Worry Underwater: Oxygen Levels Drop as Oil Continues to Flow
Sharks and other marine animals crowd Gulf shorelines as oil flows.
June 23, 2010 -- Evidence of marine biologists' doomsday scenario thrashes in the Gulf waters as sharks crowd into shallow waters.
Marine biologists say the sea animals flee the spill zone the way others would flee a forest fire. With thousands of gallons of oil contaminating their natural habitats, marine creatures press into oil-free waters.
"Their habitat is shrinking, tens of thousands of square miles are affected, and animals moving away from them," said Mobi Salangi, director of the Institute for Marine Mammal Studies. "There are changes in food, the food they eat and their prey."
Plumes of dense oil in shallow waters, up to 50 feet below the surface, have sucked up oxygen. Tests by the Dauphin Island Sea Lab usually show oxygen levels in the shallow waters at nearly eight parts per million. They're now down to two parts per million -- four times lower than normal.
Sharks, crabs, sting rays, birds and dolphins are all crowding piers, from Panama Beach, Florida, to the coasts of Louisiana.
Feeding frenzies are common in the Gulf, but the sharks jostling the Alabama coast are now much larger and in much greater numbers.
Biologists told ABC News that the entire food chain had been disrupted -- partly from the mass of oil and partly because the oil has sapped the water of oxygen.
"What we're really witnessing may be a shift in the whole ecosystem feeding structure, the food web," said Bob Shipp, director of marine biology at the University of Southern Alabama. "It also may be altered permanently -- as we've seen in other parts of the world where these things happen."
The oil spill has disturbed plant life too.
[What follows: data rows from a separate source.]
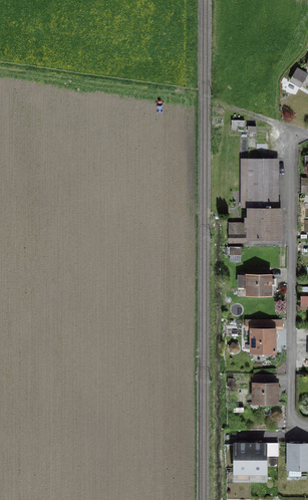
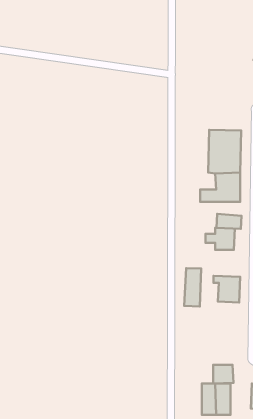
building: none -> [216,214,241,229]
building: none -> [184,268,201,306]
building: [256,387,279,408] -> [213,365,234,384]

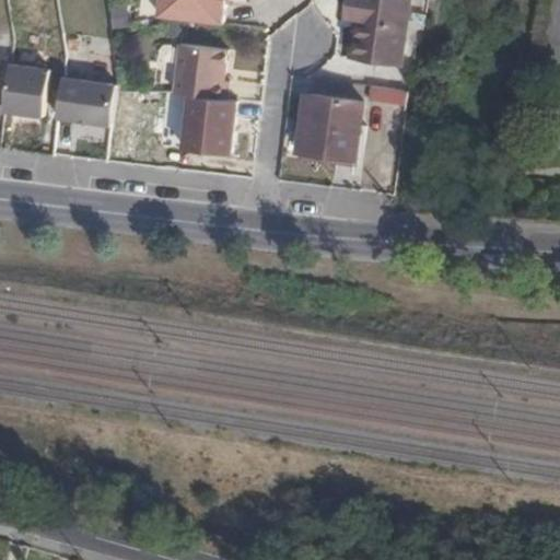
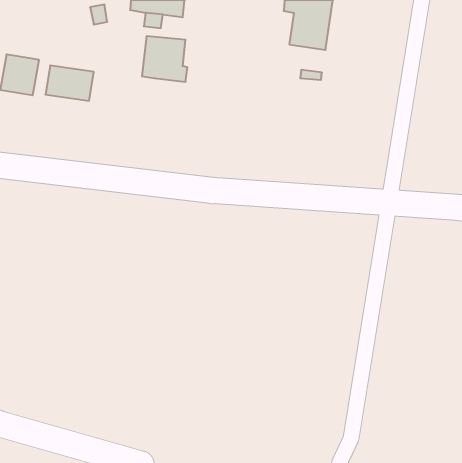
building: [301,94,362,159] -> none
building: [180,95,234,152] -> none

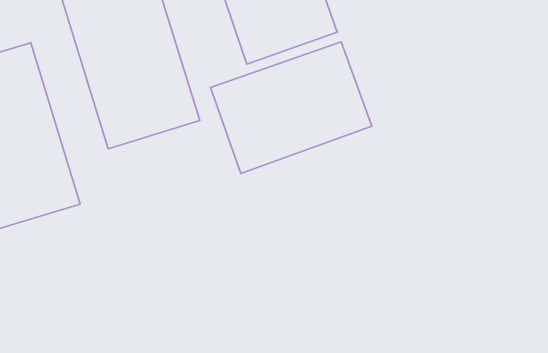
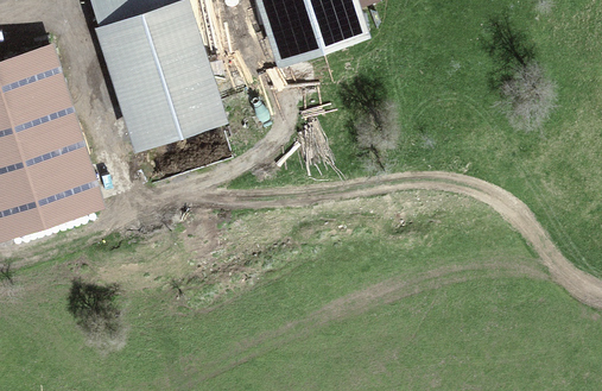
building: [211,42,372,173] -> none

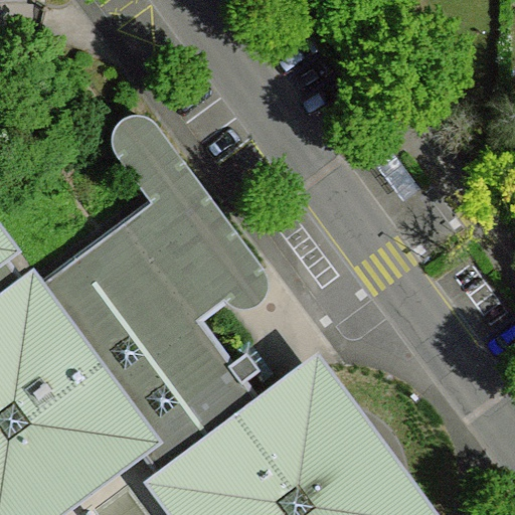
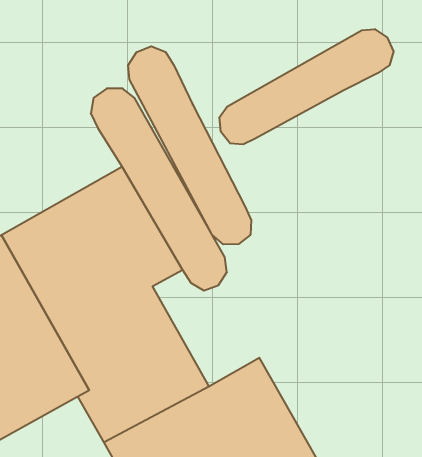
building: none -> [219,29,394,144]
building: none -> [128,46,251,244]

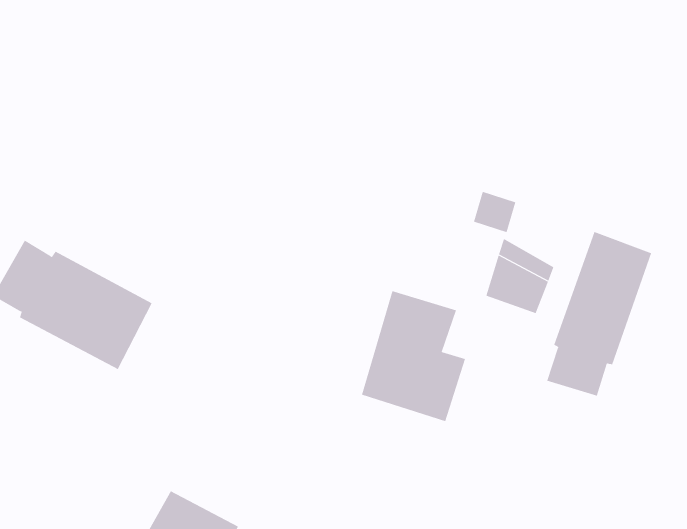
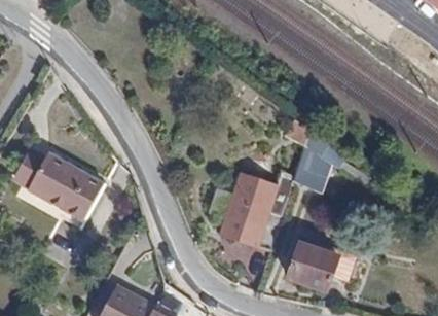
building: [546,231,652,396] -> none
building: none -> [290,242,338,290]

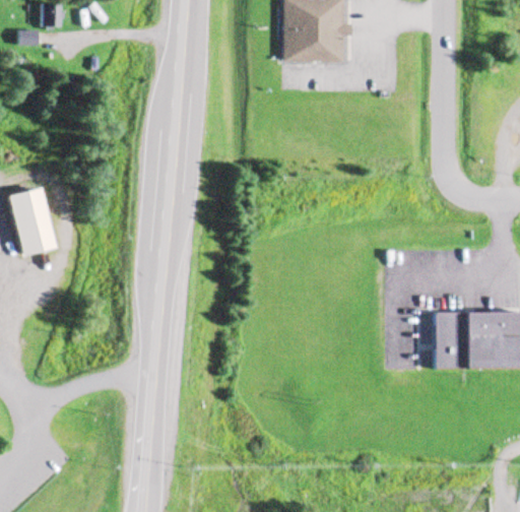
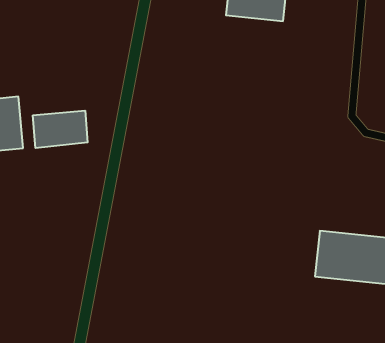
building: none -> [33,111,88,148]

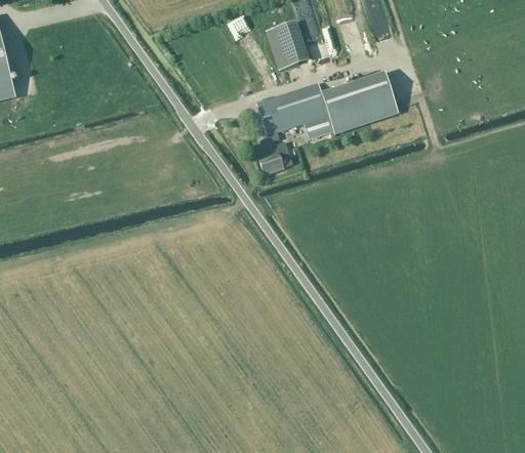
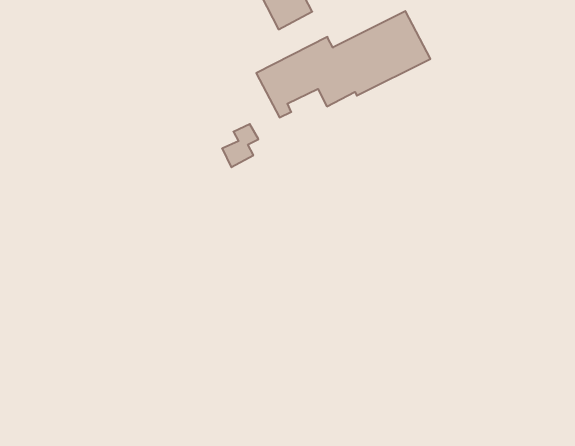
building: [258,141,289,174] -> [222,124,258,167]

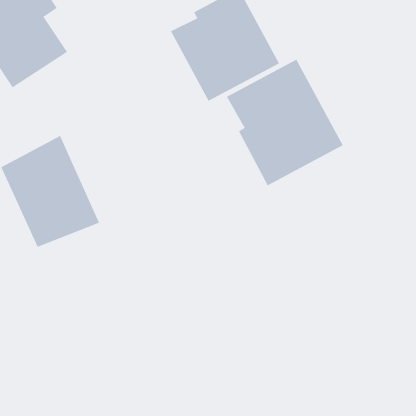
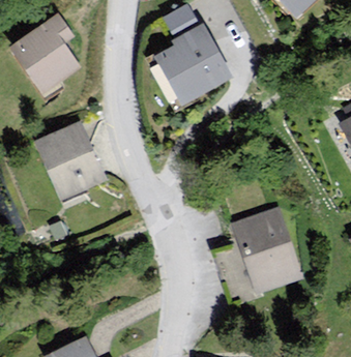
building: [226,59,344,186] -> none
building: none -> [233,208,302,294]

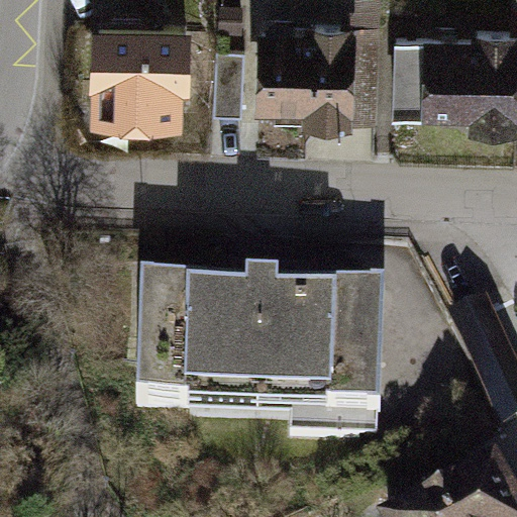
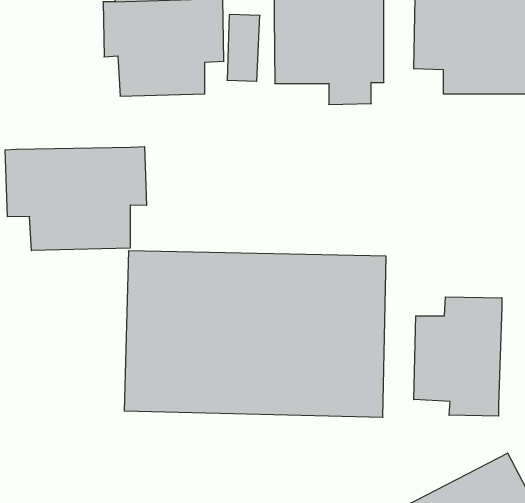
building: none -> [5,147,146,251]
building: none -> [414,297,502,416]

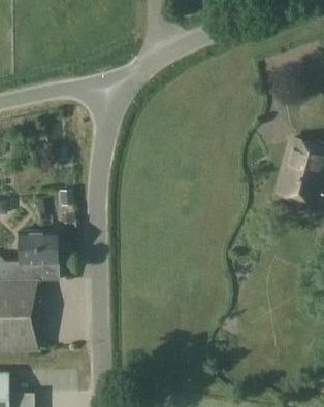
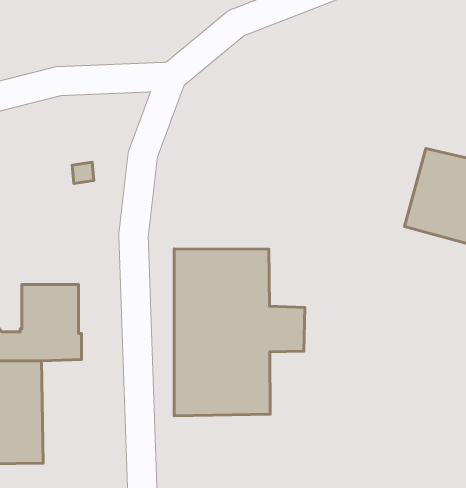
building: none -> [174,249,305,416]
Algae cannot survive if there isn't enough oxygen in the water, and a loss of algae could damage the ecosystem and the fisheries that rely on marine life.
Scientists said the oil may also cause the sea creatures' chemo receptors -- which function as built-in GPS systems to detect carbon dioxide levels -- to go on the fritz.
Deepwater Oil Plumes Also Affect Oxygen Levels
Samantha Joye, a marine scientist at the University of Georgia, told The Associated Press that the underwater oil plumes have reduced oxygen in the waters, but that it would take months for the oxygen to reach levels harmful to fish and animals, unlike in shallow waters, where oxygen levels have decreased at higher rates.
Joye said oxygen concentrations have dropped about 2 percent every day in the deepwater oil plumes, thousands of feet underwater.
Methane, which is also leaking from the Deepwater Horizon, poses another threat to underwater wildlife, as it attracts microbes that consume oxygen, and scientists said that if methane and microbe levels rise too much, they could create zones of so little oxygen that hardly anything could survive.